*Opdracht A:* Vat de alinea uit de tekst over verzorgingshuizen die begint met „In 1960 ging mijn toen 65 jaar oude grootmoeder” samen in een korte opsomming met de belangrijkste feiten.
*Opdracht B:* Vul de tekst over verzorgingshuizen aan met een vervolg dat begint na de laatste zin.

*Brontekst:*
▬▬▬▬▬▬
Verzorgingshuizen

In 1960 ging mijn toen 65 jaar oude grootmoeder naar een bejaardenhuis. In die jaren moest je, om in aanmerking te komen voor een plaats in het bejaardenhuis, kerngezond zijn. In 1960 was één van de doelen om zoveel mogelijk mensen uit de meestal te groot geworden woning te halen om woonruimte voor de baby-boomers vrij te maken. Zo ontstonden er in Nederland heel veel bejaardenhuizen, veelal met een bepaalde levenbeschouwelijke achtergrond.

Mijn grootmoeder had een gecombineerde woon- slaapkamer van ongeveer 16m2 met een afzonderlijke pantry. Tegenwoordig zouden we dat een studio noemen. Hoe goed de bedoelingen van de overheid ook waren, het was naar mijn mening mensonwaardig om bejaarden zo klein te huisvesten. Ook anno 1960. Maar goed, zij wilde het zelf, niemand heeft haar gedwongen.
▬▬▬▬▬▬
*Gegevens:*
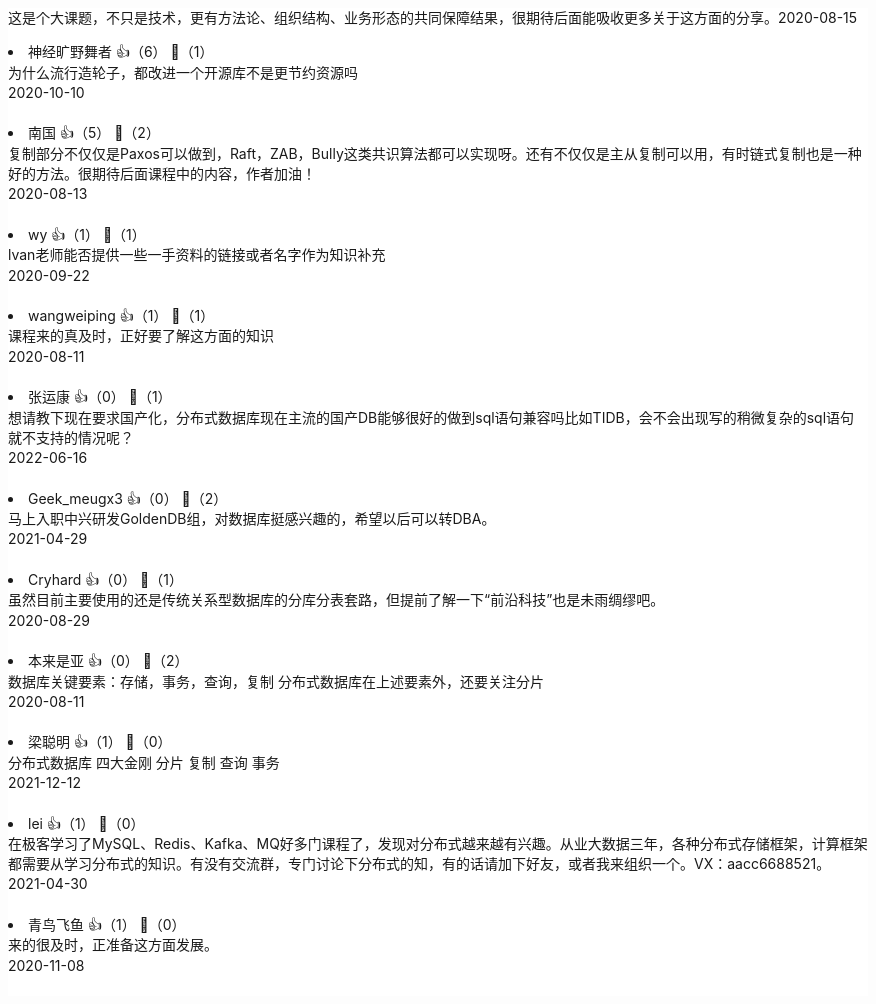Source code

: 这是个大课题，不只是技术，更有方法论、组织结构、业务形态的共同保障结果，很期待后面能吸收更多关于这方面的分享。</div>2020-08-15</li><br/><li><span>神经旷野舞者</span> 👍（6） 💬（1）<div>为什么流行造轮子，都改进一个开源库不是更节约资源吗</div>2020-10-10</li><br/><li><span>南国</span> 👍（5） 💬（2）<div>复制部分不仅仅是Paxos可以做到，Raft，ZAB，Bully这类共识算法都可以实现呀。还有不仅仅是主从复制可以用，有时链式复制也是一种好的方法。很期待后面课程中的内容，作者加油！</div>2020-08-13</li><br/><li><span>wy</span> 👍（1） 💬（1）<div>lvan老师能否提供一些一手资料的链接或者名字作为知识补充</div>2020-09-22</li><br/><li><span>wangweiping</span> 👍（1） 💬（1）<div>课程来的真及时，正好要了解这方面的知识</div>2020-08-11</li><br/><li><span>张运康</span> 👍（0） 💬（1）<div>想请教下现在要求国产化，分布式数据库现在主流的国产DB能够很好的做到sql语句兼容吗比如TIDB，会不会出现写的稍微复杂的sql语句就不支持的情况呢？</div>2022-06-16</li><br/><li><span>Geek_meugx3</span> 👍（0） 💬（2）<div>马上入职中兴研发GoldenDB组，对数据库挺感兴趣的，希望以后可以转DBA。</div>2021-04-29</li><br/><li><span>Cryhard</span> 👍（0） 💬（1）<div>虽然目前主要使用的还是传统关系型数据库的分库分表套路，但提前了解一下“前沿科技”也是未雨绸缪吧。</div>2020-08-29</li><br/><li><span>本来是亚</span> 👍（0） 💬（2）<div>数据库关键要素：存储，事务，查询，复制
分布式数据库在上述要素外，还要关注分片</div>2020-08-11</li><br/><li><span>梁聪明</span> 👍（1） 💬（0）<div>分布式数据库 
四大金刚 
分片 复制 查询 事务</div>2021-12-12</li><br/><li><span>lei</span> 👍（1） 💬（0）<div>在极客学习了MySQL、Redis、Kafka、MQ好多门课程了，发现对分布式越来越有兴趣。从业大数据三年，各种分布式存储框架，计算框架都需要从学习分布式的知识。有没有交流群，专门讨论下分布式的知，有的话请加下好友，或者我来组织一个。VX：aacc6688521。</div>2021-04-30</li><br/><li><span>青鸟飞鱼</span> 👍（1） 💬（0）<div>来的很及时，正准备这方面发展。</div>2020-11-08</li><br/>
</ul>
▬▬▬▬▬▬
*Uitvoer A:*
- In 1960 ging mijn grootmoeder op 65-jarige leeftijd naar een bejaardenhuis.
- Wie toen een plaats in een bejaardenhuis wilde, moest kerngezond zijn.
- Een van de doelen was om zoveel mogelijk mensen uit hun meestal te groot geworden woning te halen, zodat er woonruimte vrijkwam voor de babyboomers.
- Zo ontstonden er in Nederland heel veel bejaardenhuizen, vaak met een bepaalde levensbeschouwelijke achtergrond.

*Uitvoer B:*
De zorg was minimaal. Mijn oma kon zelf als op de pantry koken, thee en koffie zetten etc. De warme maaltijd werd, als ze dat wilde, verzorgd en op de kamer gebracht of kon in het restaurant van het huis worden genuttigd. Mijn moeder deed de was, maakte schoon en deed de boodschappen. Zorg was er alleen als je die echt nodig had. Als de zorg te intensief werd en de mantelzorgers (meestal de kinderen) niet voldoende konden bijspringen, kon je tijdelijk op de ziekenboeg worden ondergebracht. 


Anno 2021 bestaan de bejaardenhuizen niet meer. Dat zijn verzorgingshuizen geworden en je moet wel heel erg ver heen zijn om een plaats in zo’n verzorgingshuis te krijgen. Als je er eenmaal zit ben je volledig afhankelijk van de zin en het goede humeur van de verzorgenden. Zij bepalen wanneer je opstaat, wanneer je naar het toilet mag en wanneer je weer naar je bed gaat en in extreme gevallen ook nog wanneer je sterft.  Zeker, heel veel verzorgenden doen hun werk met liefde en hebben het beste voor met de zo van hun zorg afhankelijke bewoners. Maar de omstandigheden zijn niet altijd ideaal. Te weinig verzorgenden of teveel bewoners. Ook de zorg is een verdienmodel geworden.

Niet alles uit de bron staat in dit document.